Tuesday, October 06, 2009

The competing ideas of accountability and no blame

A decade ago the Institute of Medicine (IOM) issued its landmark patient safety recommendations. Included was the statement that medicine should move away from a culture of individual blame toward a systems based approach of safety enhancements. Don Berwick, president of the Institute for Health Care Improvement, echoed this sentiment in his address at SHM 2008. He said that the onus for patient safety should shift away from individual doctors because they, most of them anyway, traditionally run at top speed. To continually ask overstressed doctors to do “just a little more” to fix safety problems, he argued, would be counterproductive. Among the benefits of a blame-free approach, many patient safety experts also agreed, would be a new culture of transparency.

Ironically, the IOM, with the issuance of its report, undermined its own aspirations for a culture of transparency right out of the gate! They did this by indiscriminately referring to a broad spectrum of adverse patient outcomes as “errors.” This unfortunate attribution, based on faulty analysis of a landmark study on adverse hospital events, I have argued, did much to sabotage the cause of patient safety in the decade that followed. (For the original investigator’s own criticism of the IOM’s interpretation see this editorial). Instead of an era of transparency we entered a heightened culture of blame and finger pointing. The most vivid example of this, of course, is Medicare’s never events policy, of which we are just beginning to realize the adverse consequences. According to a recent report by the Patient Safety Project we’ve effectively implemented virtually none of the IOM’s patient safety recommendations for system improvement and transparency. I argued that this should not be surprising given the heightened culture of blame fueled by faulty analysis of research findings, sloppy use of language and media hype.
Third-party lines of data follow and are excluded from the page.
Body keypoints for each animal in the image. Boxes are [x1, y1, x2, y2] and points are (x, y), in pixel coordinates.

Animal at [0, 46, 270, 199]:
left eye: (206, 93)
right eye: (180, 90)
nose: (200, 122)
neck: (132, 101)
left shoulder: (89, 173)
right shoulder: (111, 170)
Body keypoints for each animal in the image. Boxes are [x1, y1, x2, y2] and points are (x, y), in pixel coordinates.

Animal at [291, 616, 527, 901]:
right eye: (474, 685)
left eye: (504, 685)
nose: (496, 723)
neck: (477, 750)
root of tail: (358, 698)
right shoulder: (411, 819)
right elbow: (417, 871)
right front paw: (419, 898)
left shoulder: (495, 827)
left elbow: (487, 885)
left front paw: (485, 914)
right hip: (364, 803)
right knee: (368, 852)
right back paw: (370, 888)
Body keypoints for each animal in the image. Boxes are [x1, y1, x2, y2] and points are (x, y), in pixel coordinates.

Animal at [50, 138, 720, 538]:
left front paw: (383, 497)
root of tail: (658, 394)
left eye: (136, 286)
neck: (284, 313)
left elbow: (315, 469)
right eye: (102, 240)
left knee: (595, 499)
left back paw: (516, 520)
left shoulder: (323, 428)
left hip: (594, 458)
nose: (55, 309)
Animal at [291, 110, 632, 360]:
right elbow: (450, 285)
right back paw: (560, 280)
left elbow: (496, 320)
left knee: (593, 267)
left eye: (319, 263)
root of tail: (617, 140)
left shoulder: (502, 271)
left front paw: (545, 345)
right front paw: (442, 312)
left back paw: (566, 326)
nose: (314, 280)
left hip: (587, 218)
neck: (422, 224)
So now we have Bob Wachter offering a little different take. He wonders whether we’ve taken the no-blame idea too far:

In this week’s New England Journal, Peter Pronovost and I make the case for striking a new balance between “no blame” and accountability. Come on folks, it’s time.

I agree with much of the substance of Bob’s argument although I have a problem with his tone and choice of terms. We can start with the premise that either of the two competing ideas, blame and no-blame, can be taken to an unhealthy extreme. We can also agree that if a health care worker repeatedly flouts safety rules there should be consequences.

Bob goes on to address the problem of hand washing compliance:

At most hospitals, hand hygiene rates hover between 30-70%, and it’s a near-miracle when they top 80%. When I ask people how they’re working to improve their rates, the invariable answer is “we’re trying to fix the system.”

Now, don’t get me wrong. I believe that our focus on dysfunctional systems is responsible for much of our progress in safety and quality over the past decade. We now understand that most errors are committed by good, well-intentioned caregivers, and that shaming, suing, or shooting them can’t fix the fallibility of the human condition.

But not washing hands? When I hear, “It’s a systems problem,” my BS detector goes a little bit haywire, particularly after I walk around the hospital and see alcohol gel dispensers every 2 feet and glossy photos of smiling clinical leaders cleaning their hands at every turn.

Well, if as many as 70% of hospital personnel are not washing their hands I’d say the problem is pretty systematic. At SHM 09 Bob mentioned a company that installs video surveillance equipment, monitors and gives real time feed back on hand washing compliance rates on individual wards. He’s been lobbying to get it installed at his institution, UCSF. It looks like a great idea and guess what? It’s a system enhancement!

Meanwhile our culture of blame devolves. The notion that “adverse event equals medical error” has been codified administratively by Medicare. The trial lawyers are watching.

We should learn from the failed IOM initiative that words like “error” mean things. We need to be more careful how we use them.